Stéphanelle, l’influenceuse camerounaise basée à Abidjan, a publié un message poignant sur les réseaux sociaux ce lundi 23 septembre 2024, exprimant son exaspération face à l’attitude de certains de ses compatriotes camerounais. Dans ce texte, elle s’attaque à l’hypocrisie, la jalousie et la médisance dont elle estime être victime, en tant que personnalité publique. Ses propos, aussi directs que tranchants, révèlent une profonde frustration face aux critiques incessantes qu’elle subit, malgré ses efforts pour réussir.

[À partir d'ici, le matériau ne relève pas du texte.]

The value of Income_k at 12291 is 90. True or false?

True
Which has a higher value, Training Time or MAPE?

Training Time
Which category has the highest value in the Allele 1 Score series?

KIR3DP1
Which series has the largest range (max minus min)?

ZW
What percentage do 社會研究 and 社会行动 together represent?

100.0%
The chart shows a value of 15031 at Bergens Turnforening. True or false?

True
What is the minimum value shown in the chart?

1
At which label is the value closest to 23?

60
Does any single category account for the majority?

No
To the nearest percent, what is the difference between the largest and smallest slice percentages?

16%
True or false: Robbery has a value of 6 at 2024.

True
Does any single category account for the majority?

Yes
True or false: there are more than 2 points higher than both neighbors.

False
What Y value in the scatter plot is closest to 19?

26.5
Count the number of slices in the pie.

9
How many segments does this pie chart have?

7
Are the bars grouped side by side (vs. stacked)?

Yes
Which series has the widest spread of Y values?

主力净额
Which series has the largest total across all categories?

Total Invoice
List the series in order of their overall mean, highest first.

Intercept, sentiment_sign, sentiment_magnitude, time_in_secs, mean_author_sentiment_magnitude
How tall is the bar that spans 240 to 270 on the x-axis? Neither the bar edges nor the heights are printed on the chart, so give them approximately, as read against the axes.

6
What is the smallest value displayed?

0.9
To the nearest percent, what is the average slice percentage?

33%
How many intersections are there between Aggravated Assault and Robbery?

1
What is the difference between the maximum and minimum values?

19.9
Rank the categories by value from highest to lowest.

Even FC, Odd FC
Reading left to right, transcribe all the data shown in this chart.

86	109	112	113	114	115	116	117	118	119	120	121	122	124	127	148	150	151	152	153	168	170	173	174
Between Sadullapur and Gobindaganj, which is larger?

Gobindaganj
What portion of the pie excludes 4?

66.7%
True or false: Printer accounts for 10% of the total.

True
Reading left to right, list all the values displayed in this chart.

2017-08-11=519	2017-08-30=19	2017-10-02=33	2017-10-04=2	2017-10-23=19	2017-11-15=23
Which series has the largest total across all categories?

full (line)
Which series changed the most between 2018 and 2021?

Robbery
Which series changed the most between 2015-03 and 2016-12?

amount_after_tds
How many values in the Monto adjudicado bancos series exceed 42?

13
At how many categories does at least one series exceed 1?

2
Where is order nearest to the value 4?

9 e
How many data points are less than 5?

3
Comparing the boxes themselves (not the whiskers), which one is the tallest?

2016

La réussite perçue comme une offense
Dans son message, Stéphanelle déplore le fait que, dans son pays d’origine, le succès semble plus déranger qu’il n’inspire. « Un pays où, lorsque tu réussis en travaillant, ça fait plus mal qu’autre chose », écrit-elle. Pour elle, la réussite professionnelle et personnelle, obtenue de manière honnête, est constamment remise en question par ses compatriotes. Cette situation devient encore plus insupportable, car selon l’influenceuse, ceux qui n’ont rien de négatif à dire sur elle finissent par inventer des histoires. Elle illustre ainsi la méfiance et la suspicion dont sont souvent victimes les personnes publiques qui réussissent dans leur domaine. Stéphanelle critique également la tendance à associer l’apparence physique des femmes à des activités peu honorables. « Un pays où, quand tu as un beau physique, direct, tu es une vendeuse de piment », s’indigne-t-elle. Ce cliché, qui stigmatise les femmes pour leur apparence, traduit selon elle une jalousie omniprésente, alimentée par une mentalité rétrograde et superficielle.
Le statut d’influenceur semble être un fardeau pour Stéphanelle, qui évoque les attaques répétées dont elle fait l’objet à cause de ce titre. « Quand on t’attaque, personne ne voit parce que tu as le titre d’influenceur qui fait mal », explique-t-elle. Elle critique le fait que, dès qu’elle se défend face à des accusations infondées, ses détracteurs se liguent contre elle. Ce phénomène, qu’elle qualifie de « haine infondée », s’explique selon elle par la jalousie que suscite sa réussite, alors qu’elle-même avoue encore être en pleine quête de soi.
Elle insiste également sur le fait que dans ce climat, la vérité est souvent mal accueillie. « Quand tu as un peu réussi et que tu décides de dire une vérité, tout le monde va être contre toi », affirme-t-elle. Pour Stéphanelle, ce rejet est lié à l’idée que sa place ne serait pas légitime, et que sa réussite serait le fruit de pratiques douteuses, comme le suggère l’accusation récurrente selon laquelle elle aurait « donné les fesses » pour réussir.
L’appel à une introspection nationale
Dans la conclusion de son message, Stéphanelle interpelle ses compatriotes camerounais, les appelant à examiner leur propre vie avant de critiquer celle des autres. Elle dénonce l’hypocrisie ambiante, en soulignant que les mêmes personnes qui critiquent sont souvent celles qui souhaitent fuir leur propre situation. Pour elle, le succès n’est pas perçu comme une source de fierté, mais plutôt comme une occasion de rabaisser et de nourrir une jalousie malsaine.
« Une chose est sûre, mon message est clairement passé », conclut-elle, exprimant ainsi sa détermination à ne plus se laisser atteindre par ces critiques. Ce message de Stéphanelle résonne comme un cri du cœur, une tentative d’éveiller les consciences et de dénoncer les attitudes toxiques qui empêchent les jeunes Camerounais de s’épanouir pleinement dans leurs ambitions.